But from reading what F Great Eastern has said, one massive issue has to be the fact that Expressway journeys are serving all sorts of places en route, when a local service, acting as a feeder into the expressway network, doing two jobs in one, would be a more efficient use of resources.
The problem is in most avenue that option is no longer open to them because they were slow off the starting blocks and more proactive operators have beat them to it, which has meant they are left with the choices of pretty much running the route as is or nothing on some corridors because of their own lack of service development in the past.
Express commercial services and multistop commercial services are considered as different routes, so for example on Dublin to Cork, there would be two licenses allowed for non stop and two licenses for multi-stop services, all are operate on a first come first served basis and once the two slots are gone no more services will be permitted.
Dublin to Cork is a good example to use here.
At one point there were two multi-stop operators for Dublin to Cork, First Aircoach, operating eight times daily and Bus Eireann operating six times daily in each direction. Because of this nobody else could operate services on such route because of the fact that both licenses were taken up, however operators were free to apply for express versions of this route, but nobody chose to do so.
In late 2011, Aircoach applied for Dublin to Cork non stop operating 17 times per day and were granted a license, and in early 2012, Gobus also applied for a license and were granted one. This meant that both available express licenses were taken and BE were locked out of being able to get their own license for this corridor, and were left with a stopping service previously contained a mixture of end to end customers and those from intermediate Towns, which lost pretty much all of it's end to end customers.
Some months later, Aircoach relinquished their multi-stop licenses, feeling there was far more value in just operating a non stop service, freeing a multi-stop license up, which Dublin Coach later took themselves, serving a different route via different towns/cities between Dublin and Cork than the multi-stop service which was offered by Bus Eireann.
The end result is that BE are left with a service that can no longer attract customers between Dublin and Cork, who have a better, faster and more regular service available to them, and are solely dependent on traffic to/from the intermediate Towns which is not enough for the service to break even.
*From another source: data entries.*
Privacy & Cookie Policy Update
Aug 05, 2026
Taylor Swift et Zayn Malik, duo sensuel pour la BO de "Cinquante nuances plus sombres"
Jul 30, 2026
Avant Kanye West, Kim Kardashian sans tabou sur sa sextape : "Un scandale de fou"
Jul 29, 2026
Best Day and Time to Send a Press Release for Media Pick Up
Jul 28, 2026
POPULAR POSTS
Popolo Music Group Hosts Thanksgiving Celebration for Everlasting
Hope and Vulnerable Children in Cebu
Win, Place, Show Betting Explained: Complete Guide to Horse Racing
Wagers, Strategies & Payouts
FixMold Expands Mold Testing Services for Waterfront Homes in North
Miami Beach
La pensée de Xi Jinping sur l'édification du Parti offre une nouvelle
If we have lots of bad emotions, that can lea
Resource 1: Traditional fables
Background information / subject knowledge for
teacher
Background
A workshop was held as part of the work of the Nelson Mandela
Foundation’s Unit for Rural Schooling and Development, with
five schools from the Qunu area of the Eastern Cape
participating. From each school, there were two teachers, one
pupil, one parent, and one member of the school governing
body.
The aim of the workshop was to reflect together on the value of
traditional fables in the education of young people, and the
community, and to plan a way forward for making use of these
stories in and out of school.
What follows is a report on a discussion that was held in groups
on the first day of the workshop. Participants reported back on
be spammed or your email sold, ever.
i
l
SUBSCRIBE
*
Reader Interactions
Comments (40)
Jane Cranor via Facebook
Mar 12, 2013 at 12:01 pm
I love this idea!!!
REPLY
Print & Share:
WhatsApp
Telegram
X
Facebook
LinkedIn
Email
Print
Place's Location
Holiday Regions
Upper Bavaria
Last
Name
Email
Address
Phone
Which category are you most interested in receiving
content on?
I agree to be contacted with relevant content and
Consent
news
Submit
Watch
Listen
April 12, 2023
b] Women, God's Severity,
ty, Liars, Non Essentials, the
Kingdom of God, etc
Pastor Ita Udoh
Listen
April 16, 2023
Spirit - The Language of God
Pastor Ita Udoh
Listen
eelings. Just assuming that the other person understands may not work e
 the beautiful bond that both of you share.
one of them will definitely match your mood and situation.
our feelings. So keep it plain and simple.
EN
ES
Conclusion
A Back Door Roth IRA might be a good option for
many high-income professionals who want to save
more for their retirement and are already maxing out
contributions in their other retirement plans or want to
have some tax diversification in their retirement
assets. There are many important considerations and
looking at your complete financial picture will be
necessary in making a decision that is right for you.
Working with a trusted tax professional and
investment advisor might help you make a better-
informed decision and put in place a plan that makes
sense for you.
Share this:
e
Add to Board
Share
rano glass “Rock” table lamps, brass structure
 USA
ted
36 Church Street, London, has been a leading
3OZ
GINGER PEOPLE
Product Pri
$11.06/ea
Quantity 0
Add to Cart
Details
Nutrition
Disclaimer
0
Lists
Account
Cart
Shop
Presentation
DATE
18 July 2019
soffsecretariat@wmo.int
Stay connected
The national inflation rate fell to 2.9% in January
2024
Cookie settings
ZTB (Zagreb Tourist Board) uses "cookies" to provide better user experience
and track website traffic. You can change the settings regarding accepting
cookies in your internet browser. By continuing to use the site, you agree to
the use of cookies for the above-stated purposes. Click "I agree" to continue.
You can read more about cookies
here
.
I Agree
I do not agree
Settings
In a lot of cases BE want to cut services like these back to make them more financially viable, however the unions are resistant to this since it will cost jobs.
The problem is that BE in a lot of cases, have gone from being first in a lot of corridors to being third, because other operators have got in non stop or express licenses before BE, and by the time BE applies for a license it is too late since the licenses are already gone. They then lose customers to the new express operators, which has a serious impact on the services viability, but they are unable to restructure the services by reducing frequency as the union will not tolerate any job losses under any circumstances.
Even on the few services where they DO have a good position license wise and have been pro-active in developing their services they are also losing the battle (by a smaller margin) because their salaries are approx 25% higher than the competition so the privates are able to undercut them by a few euro per trip, and again the unions will not tolerate a pay cut or any reduction in terms and conditions of their workers.
Basically there is no one party totally to blame here, it is management who have not developed services at the pace required in the fear of upsetting someone, which has seen more commercially savvy operators spot a niche and exploit this whilst BE are sitting back on their heels, whilst at the same time when that has happened, management have not been able to cut the services back or adjust costs to the new operating environment, through fear of strikes from the union every time service cuts or pay reductions are mentioned.
There has even been some suggestions from unions that Expressway should be granted special dispensation to run services on all routes where they currently don't have one of the two licenses and the company should be given special status, however that will almost certainly result in a legal challenge from the privates, since it is essentially akin to allowing full deregulation for BE services but requiring regulation on private services, which would discourage in any investment from the private sector.